I am working on a personal project in which I want to be able to send one message from a producer to an end-user.
Each message will have a key that identifies the user that has to receive the message.
This is the overall structure I have imagined:
I cannot figure out how I can tell the load balancer that whenever a user with key 2 for example contacts the load balancer, then we have to set up a connection (possibly with a WebSocket) with the consumer handling partitions with key 2 in them. Probably something can be done by using the same technique Kafka uses whenever it has to assign a partition to the key, or by keeping track of the keys each consumer manages.
I do not know whether this is possible, but even if it was, the technique I described would probably make the code too coupled with the architecture.

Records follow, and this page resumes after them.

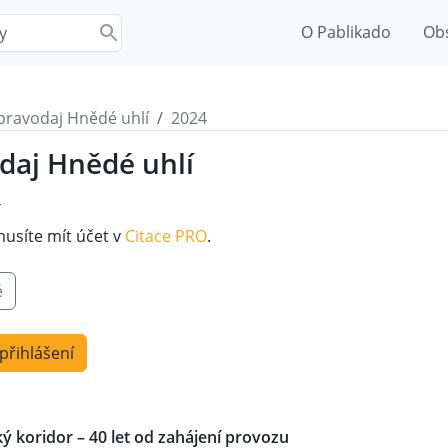
O Pablikado
Ob
pravodaj Hnědé uhlí
2024
daj Hnědé uhlí
4
musíte mít účet v
Citace PRO
.
é
 přihlášení
ý koridor – 40 let od zahájení provozu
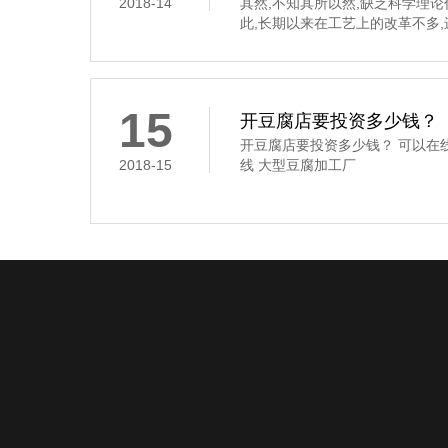
2018-14
其然,不知其所以然,缺乏科学理
此,长期以来在工艺上的改革不多
要经过浸泡、磨碎、过滤、煮浆
凝固这道工序,是通过凝固剂的作
豆腐花,俗称“点花”和“点浆”,这
凝固剂
15
开豆腐店要投资多少钱？
开豆腐店要投资多少钱？ 可以在
2018-15
线 大型豆腐加工厂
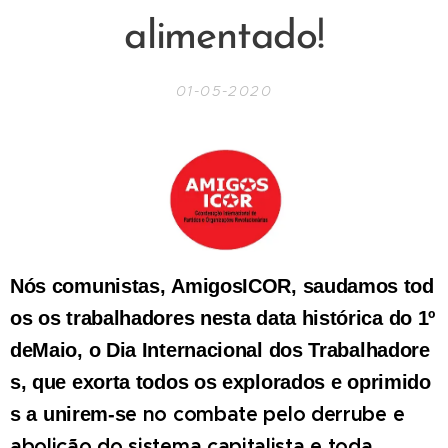
alimentado!
01-05-2020
Nós
comunistas,
Amigos
ICOR,
saudamos
tod
os
os
trabalhadores
nesta
data
histórica
do
1º
de
Maio,
o
Dia
Internacional
dos
Trabalhadore
s,
que
exorta
todos
os
explorados
e
oprimido
e
no
combate
pelo
derrube
e
s
a
unirem-s
abolição
do
sistema capitalista e toda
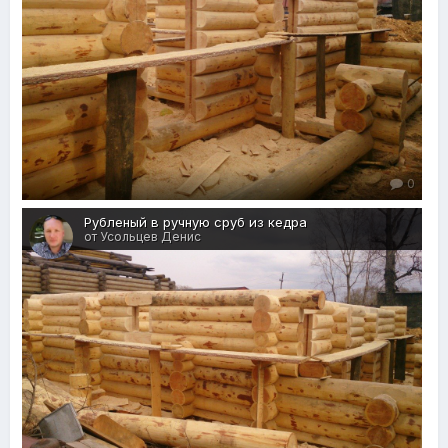
0
Рубленый в ручную сруб из кедра
от Усольцев Денис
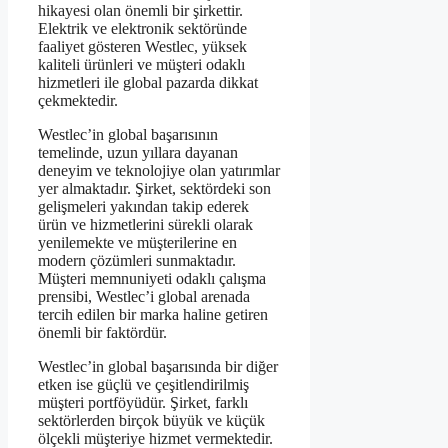
hikayesi olan önemli bir şirkettir.
Elektrik ve elektronik sektöründe
faaliyet gösteren Westlec, yüksek
kaliteli ürünleri ve müşteri odaklı
hizmetleri ile global pazarda dikkat
çekmektedir.
Westlec’in global başarısının
temelinde, uzun yıllara dayanan
deneyim ve teknolojiye olan yatırımlar
yer almaktadır. Şirket, sektördeki son
gelişmeleri yakından takip ederek
ürün ve hizmetlerini sürekli olarak
yenilemekte ve müşterilerine en
modern çözümleri sunmaktadır.
Müşteri memnuniyeti odaklı çalışma
prensibi, Westlec’i global arenada
tercih edilen bir marka haline getiren
önemli bir faktördür.
Westlec’in global başarısında bir diğer
etken ise güçlü ve çeşitlendirilmiş
müşteri portföyüdür. Şirket, farklı
sektörlerden birçok büyük ve küçük
ölçekli müşteriye hizmet vermektedir.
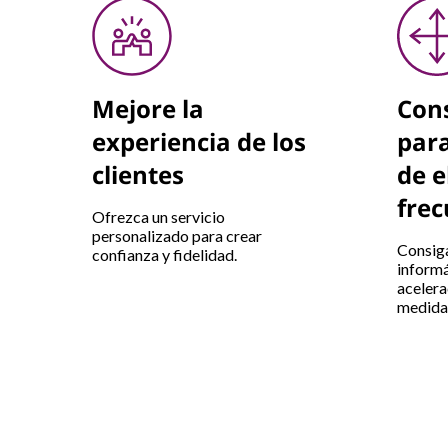
Mejore la
Cons
experiencia de los
para
clientes
de 
frec
Ofrezca un servicio
personalizado para crear
Consiga
confianza y fidelidad.
informá
acelera
medida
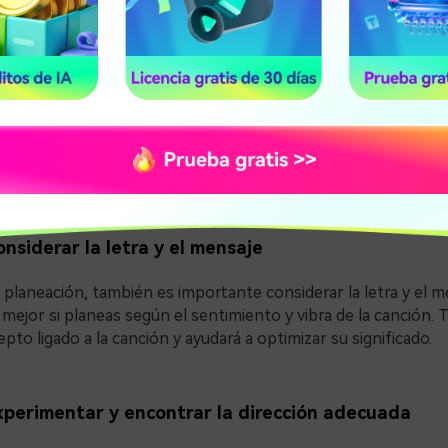
s descubrir cómo puedes hacerlo diferente.
uvia de ideas y desarrollo del concepto
tiendas las tendencias y estilos actuales en el video musical.
r lluvia de ideas. Puedes hacerlo por tu cuenta o con la ayud
ecuerda que tienes que pensar fuera de la caja para hacerlo cr
nsiderar la letra y el mensaje
 planeación, también es importante considerar la letra y el m
 mejor si planeas según el sentimiento y vibra de la canción. 
pto ligado a la canción y ayudará a optimizar su significado.
perimentar y encontrar la dirección adecuada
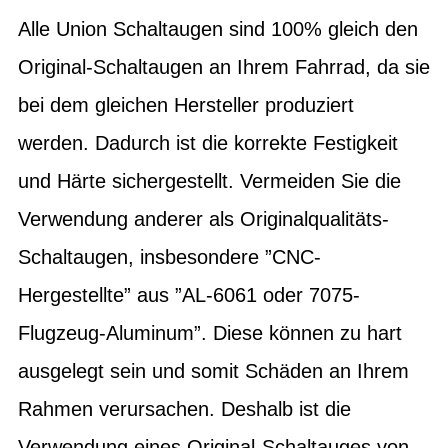
Alle Union Schaltaugen sind 100% gleich den
Original-Schaltaugen an Ihrem Fahrrad, da sie
bei dem gleichen Hersteller produziert
werden. Dadurch ist die korrekte Festigkeit
und Härte sichergestellt. Vermeiden Sie die
Verwendung anderer als Originalqualitäts-
Schaltaugen, insbesondere ”CNC-
Hergestellte” aus ”AL-6061 oder 7075-
Flugzeug-Aluminum”. Diese können zu hart
ausgelegt sein und somit Schäden an Ihrem
Rahmen verursachen. Deshalb ist die
Verwendung eines Original-Schaltauges von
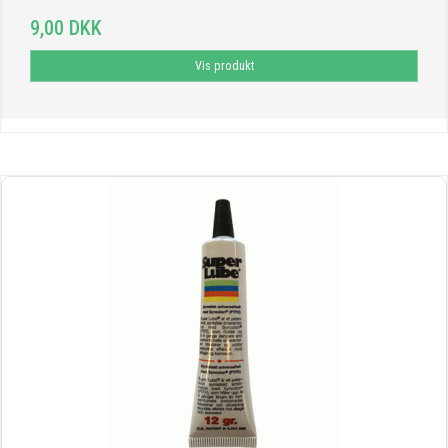
9,00 DKK
Vis produkt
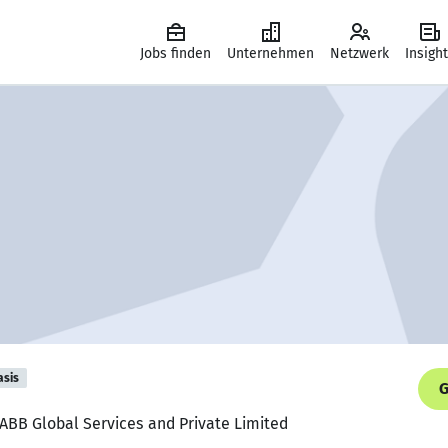
Jobs finden
Unternehmen
Netzwerk
Insigh
asis
G
, ABB Global Services and Private Limited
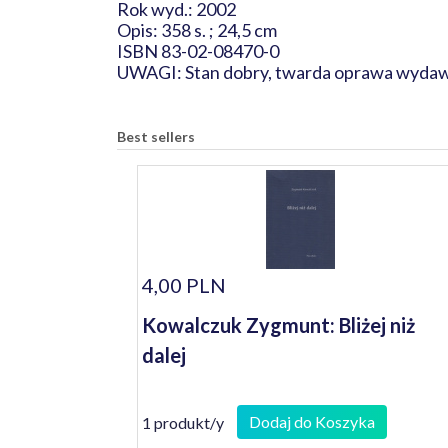
Rok wyd.: 2002
Opis: 358 s. ; 24,5 cm
ISBN 83-02-08470-0
UWAGI: Stan dobry, twarda oprawa wydaw
Best sellers
4,00 PLN
Kowalczuk Zygmunt: Bliżej niż
dalej
Dodaj do Koszyka
1 produkt/y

Could you please help me out with how I can achieve this? I do not want to store messages on a remote data store and retrieve them from a random consumer. I want the consumer to be able to serve the user as soon as possible whenever a connection is established with it. If there is no connection with that user, then I can store the message and deliver it when the connection is ready.
I eventually found useful the Push Messaging technique they use at Netflix. The trick is to add another level of indirection, made of web servers. Whenever a new client connects to one of the web servers, a tuple <client_id, webserver_id> is saved in an external data store. When the consumer needs to send the message to the client having that specific key, it looks it up on the external registry to find where the client is connected. Once it finds it, it sends the message to the right web server that will push the message to the client.